Hi hi
My name is Rayika. I am the founder of the Antiquated Reverie and I am so honoured that you have decided to join me on this little corner of the internet.
What is the Antiquated Reverie?
A lifestyle blog where I talk about any and everything. Relationships, friendships, cooking, shopping, career, etc etc. Really it’s my online diary so I can preserve my memory and maybe get to hear about other people who feel moved to create a lil mini community.
Why subscribe?
To witness embarrassing stories. Learn good recipes. Find eco friendly alternatives. Learn to sew random things. Expand your TBR list. Really whatever floats your boat.

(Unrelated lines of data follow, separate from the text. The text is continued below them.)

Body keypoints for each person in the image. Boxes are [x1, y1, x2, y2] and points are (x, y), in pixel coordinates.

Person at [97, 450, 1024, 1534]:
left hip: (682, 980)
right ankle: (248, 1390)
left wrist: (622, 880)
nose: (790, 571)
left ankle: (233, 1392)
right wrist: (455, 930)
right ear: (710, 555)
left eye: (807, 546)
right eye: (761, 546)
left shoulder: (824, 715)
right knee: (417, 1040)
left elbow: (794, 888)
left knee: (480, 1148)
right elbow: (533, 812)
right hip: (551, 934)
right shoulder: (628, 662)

Welcome to the antiquated reverie
I’ve always been obsessed with antiques and pre-owned things. Growing up, I rather’d my aunt’s hand me down than a new piece of clothing. Every year I go to Iran I sneak something from my Grandma’s house. All of my plates are from her set that she bought nearly 30 years ago. A great deal of my furniture is antiques from facebook marketplace (love living in the Midwest!). And whenever I go to a new city, I try to visit a goodwill or some other antique store. Tokyo thrifting was particularly fun, but Iowa antiquing was more rewarding.

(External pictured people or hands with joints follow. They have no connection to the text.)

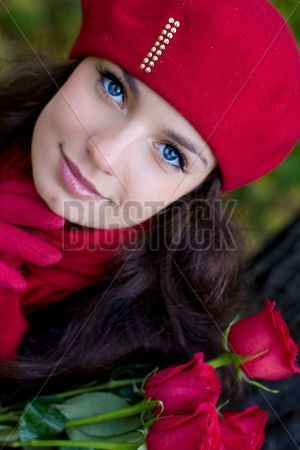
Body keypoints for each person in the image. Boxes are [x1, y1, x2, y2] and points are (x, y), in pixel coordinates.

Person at [0, 0, 299, 405]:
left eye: (171, 154)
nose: (104, 153)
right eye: (114, 87)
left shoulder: (153, 362)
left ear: (194, 193)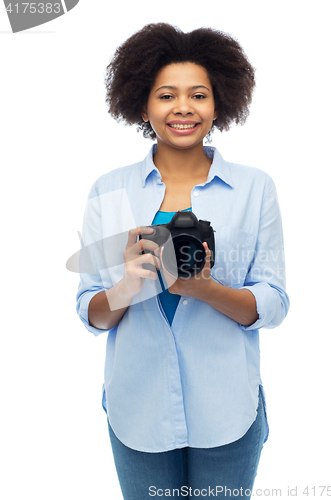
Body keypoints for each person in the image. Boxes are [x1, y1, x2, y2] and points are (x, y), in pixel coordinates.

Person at [76, 23, 290, 499]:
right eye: (166, 95)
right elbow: (90, 311)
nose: (183, 108)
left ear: (219, 103)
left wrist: (206, 289)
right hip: (138, 408)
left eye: (199, 95)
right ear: (143, 103)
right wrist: (127, 286)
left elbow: (274, 301)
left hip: (228, 407)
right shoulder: (108, 192)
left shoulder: (255, 188)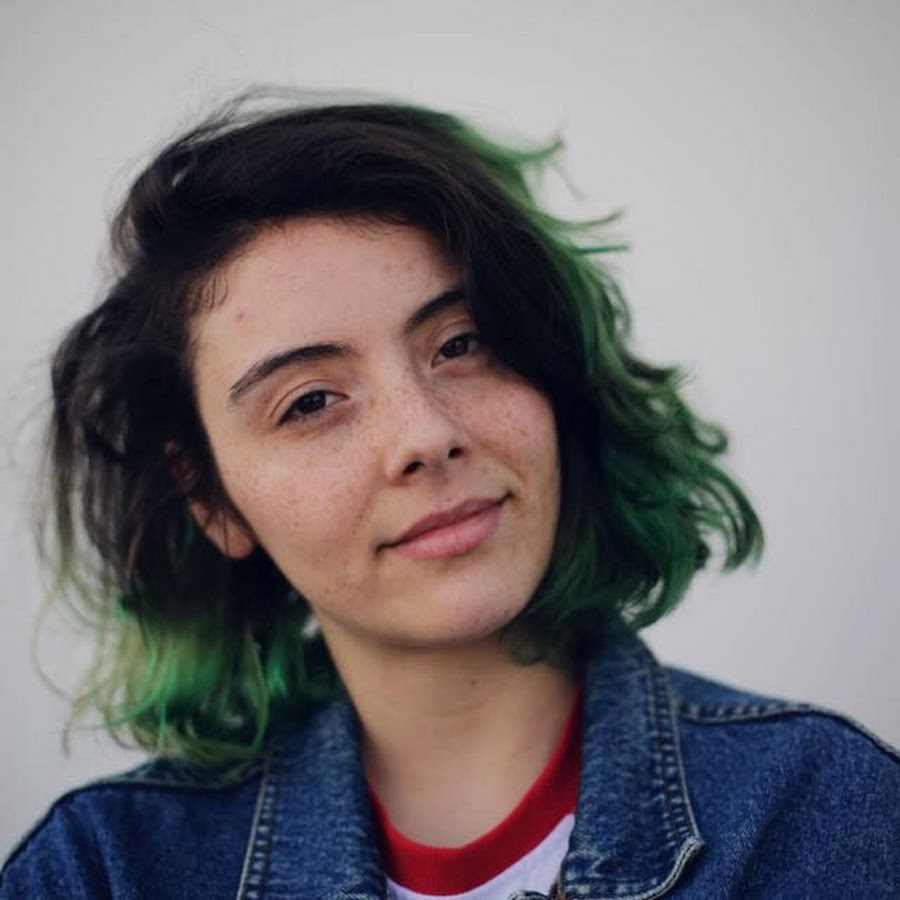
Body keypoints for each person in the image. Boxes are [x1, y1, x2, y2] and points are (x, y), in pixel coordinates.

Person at [2, 93, 898, 900]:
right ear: (214, 504)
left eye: (462, 343)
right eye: (309, 402)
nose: (425, 435)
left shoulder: (820, 807)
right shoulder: (103, 873)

if you want to see more travel content, just wait!
Nowadays, it’s popular to thrift, but growing up, we did it due to being poor and my mom used to tell me to not tell any of the other kids about how my clothes were from Goodwill. Crazy that now, kids brag about it! I’m glad that it has become such a big thing though. I find such a value in not only antiques but just things with previous owners. Even if it is something basic, I love knowing that someone else experienced it. I love knowing someone else stood in the spot I stand today, and made their way through it.

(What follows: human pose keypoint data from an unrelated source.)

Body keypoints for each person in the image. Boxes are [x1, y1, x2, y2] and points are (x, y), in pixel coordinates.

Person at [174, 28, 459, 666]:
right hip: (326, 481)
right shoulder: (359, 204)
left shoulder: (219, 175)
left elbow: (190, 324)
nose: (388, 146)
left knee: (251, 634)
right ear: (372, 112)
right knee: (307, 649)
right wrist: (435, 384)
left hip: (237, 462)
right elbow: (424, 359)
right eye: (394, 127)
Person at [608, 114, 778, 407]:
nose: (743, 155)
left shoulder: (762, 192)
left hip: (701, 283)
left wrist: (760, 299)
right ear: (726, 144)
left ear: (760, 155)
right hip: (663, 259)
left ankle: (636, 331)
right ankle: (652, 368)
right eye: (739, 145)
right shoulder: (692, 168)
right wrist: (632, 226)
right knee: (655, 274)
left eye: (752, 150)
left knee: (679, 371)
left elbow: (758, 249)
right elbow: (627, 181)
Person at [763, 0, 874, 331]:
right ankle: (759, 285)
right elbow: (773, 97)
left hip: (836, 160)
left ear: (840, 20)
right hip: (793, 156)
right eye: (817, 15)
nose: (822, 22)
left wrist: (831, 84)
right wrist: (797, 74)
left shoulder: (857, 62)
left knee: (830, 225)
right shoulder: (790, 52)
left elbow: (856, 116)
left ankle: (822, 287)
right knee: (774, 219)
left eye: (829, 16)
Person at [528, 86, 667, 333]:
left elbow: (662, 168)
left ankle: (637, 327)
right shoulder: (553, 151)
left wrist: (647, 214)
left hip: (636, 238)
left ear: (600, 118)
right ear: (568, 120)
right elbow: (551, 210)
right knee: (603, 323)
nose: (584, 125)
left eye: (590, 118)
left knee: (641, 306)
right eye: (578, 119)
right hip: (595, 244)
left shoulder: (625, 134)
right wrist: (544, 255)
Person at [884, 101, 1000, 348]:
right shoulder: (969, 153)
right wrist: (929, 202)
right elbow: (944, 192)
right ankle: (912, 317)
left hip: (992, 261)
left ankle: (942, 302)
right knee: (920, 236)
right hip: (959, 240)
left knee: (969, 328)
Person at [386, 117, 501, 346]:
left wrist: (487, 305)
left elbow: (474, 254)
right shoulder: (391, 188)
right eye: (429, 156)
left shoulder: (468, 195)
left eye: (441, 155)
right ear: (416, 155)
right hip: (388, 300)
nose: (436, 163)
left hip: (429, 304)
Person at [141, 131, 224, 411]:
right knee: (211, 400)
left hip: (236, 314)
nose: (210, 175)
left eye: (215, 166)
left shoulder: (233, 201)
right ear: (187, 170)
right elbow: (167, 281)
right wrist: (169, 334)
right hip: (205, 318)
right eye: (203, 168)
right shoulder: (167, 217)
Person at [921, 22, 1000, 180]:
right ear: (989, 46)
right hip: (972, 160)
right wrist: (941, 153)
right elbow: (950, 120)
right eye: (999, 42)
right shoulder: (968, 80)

Which is what brings us here today. Lately, life has not been easy. It has been very difficult actually, and my solace has been talking. Mainly, talking to my aunts, my mom, and my girl friends. Talking to women of all ages, because they have either gone through this before, or are going through it now. Nothing I am dreading about right now is a unique experience. Our situations may defer, but our thoughts and feeling remain the same. Sure, my grandma never had to worry about her face being used in deepfake porn, but she had to worry about her family marrying her off to a much older man as a teenager. My mom may have never wondered about her sexuality, but she probably had to discover her body the same way I had to. My aunt who chose to not marry isn’t worrying about the implications of marriage at my age, but she still had to have difficult conversations with her partner on commitment, and so on.
There is a bittersweet taste in that. A part of it brings me comfort knowing I am from a long line of women experiencing pain like this and that I am not broken or crazy. My existence showed they prevailed. The other part of me obviously mourns the loss of joy these women felt. It’s nice knowing I have a slew of other women to turn to, but I simultaneously wish they were oblivious to this pain that I am feeling.
Growing up, I used to be told that I am very “wise” and “mature” for my age. And I was… Because I would regurgitate what my aunts and mom would tell me. I parroted what older women said constantly. If only I actually ingested what they said, oh well. It was always surprising to me that people would think the advice or the eloquent commentary came from a 10 year old. I had no idea what the fuck I was talking about. I could say the words, but it would be a long time before I understood what they meant. I eventually learned my lessons, and now my advice to younger girls sounds the same. Because even though my experiences were unique in circumstance and details, they carried the same emotional intensity that the women before me felt.
As a result, my reveries, the many daydreams I get lost in, are nothing new. They are antiquated the same way a wooden house is. Go back in history, and there is a girl somewhere, maybe not writing a blog post, but sitting there with her head in her hands, dreaming of a sweeter life. She turned out okay, so will I.